Start of SOURCE INFORMATION
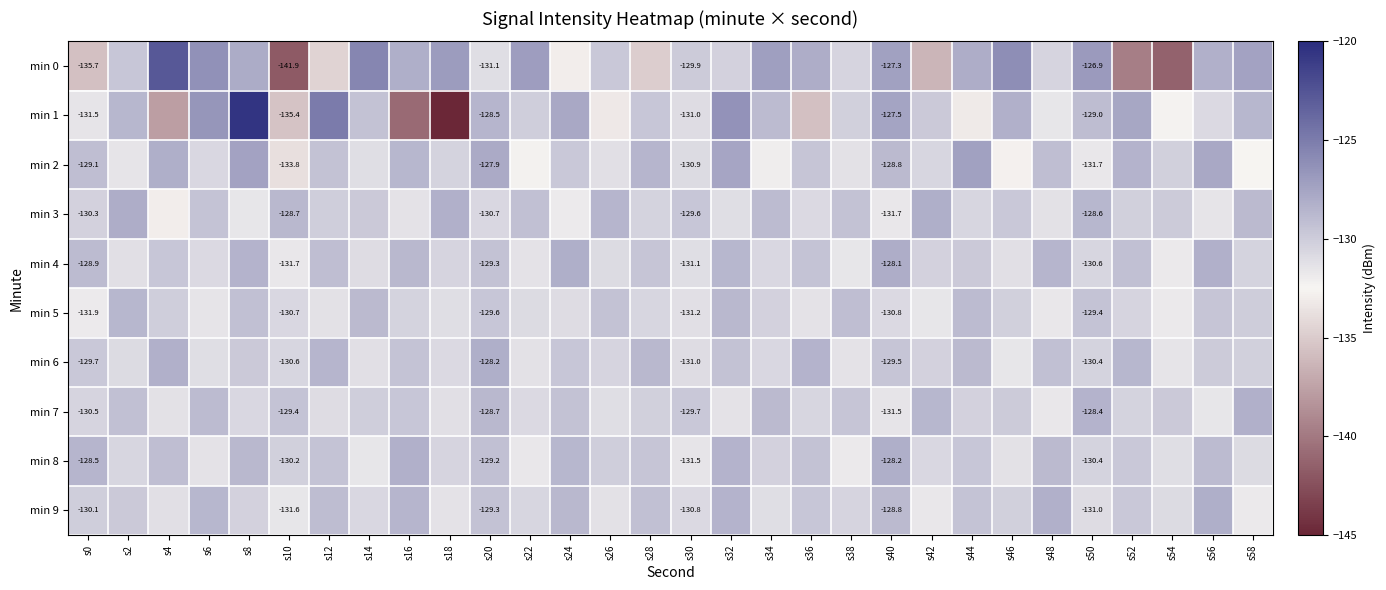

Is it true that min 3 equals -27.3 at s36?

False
End of SOURCE INFORMATION
Start of SOURCE INFORMATION
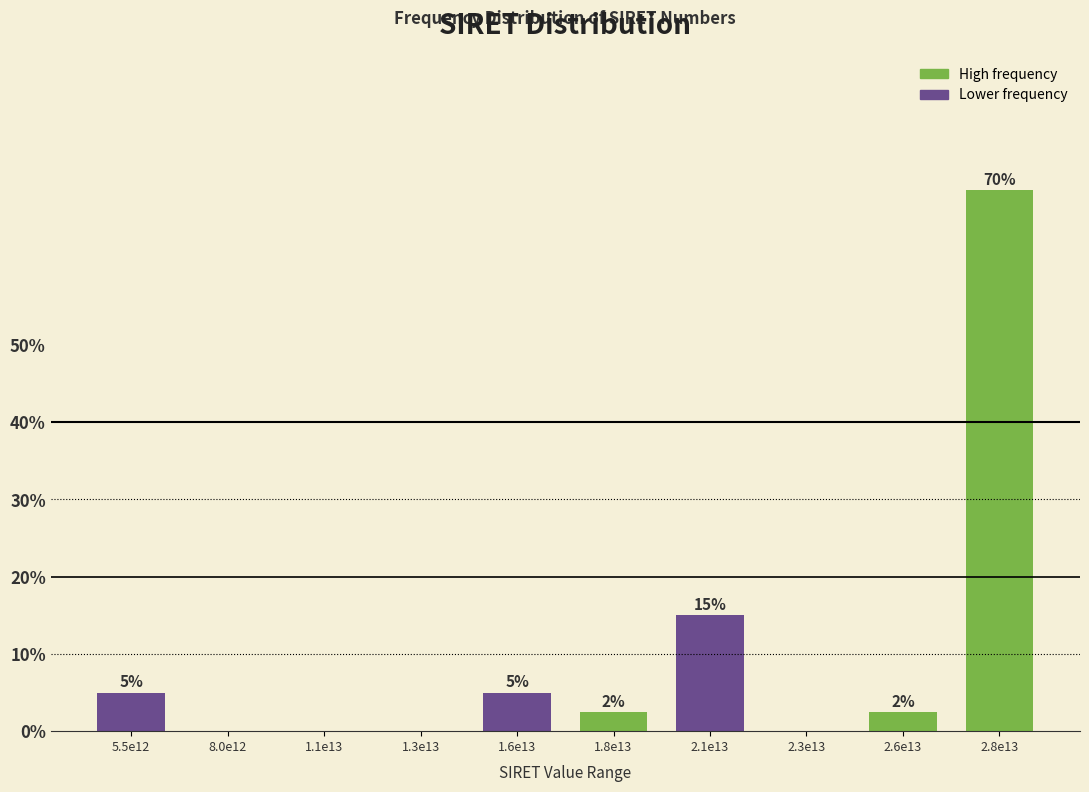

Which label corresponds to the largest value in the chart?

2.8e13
End of SOURCE INFORMATION
Start of SOURCE INFORMATION
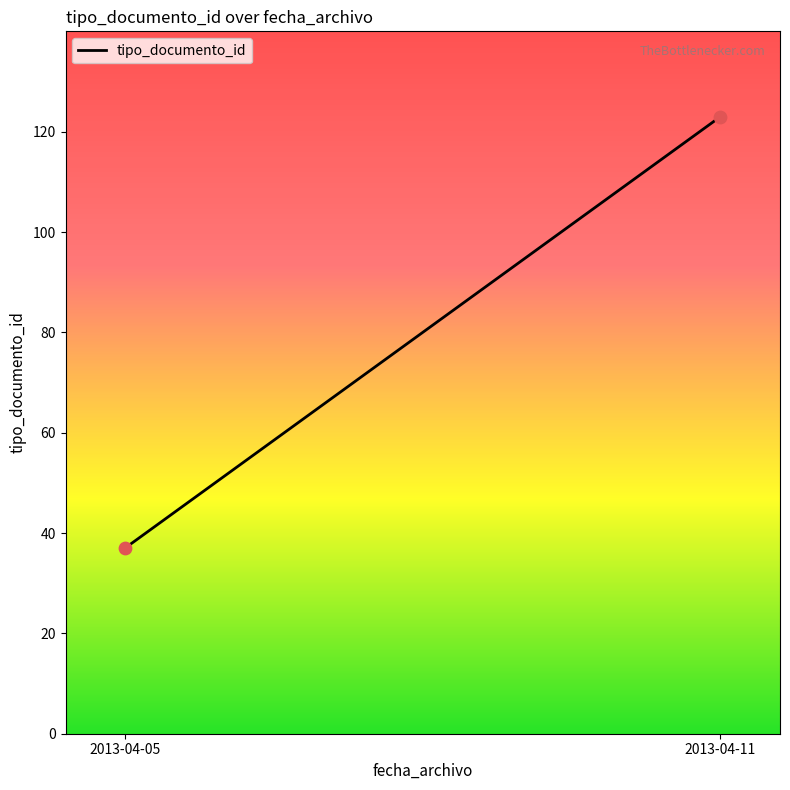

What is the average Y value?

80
End of SOURCE INFORMATION
Pick out each line in the listing above that contains the word "value". Case counts.

Which label corresponds to the largest value in the chart?
What is the average Y value?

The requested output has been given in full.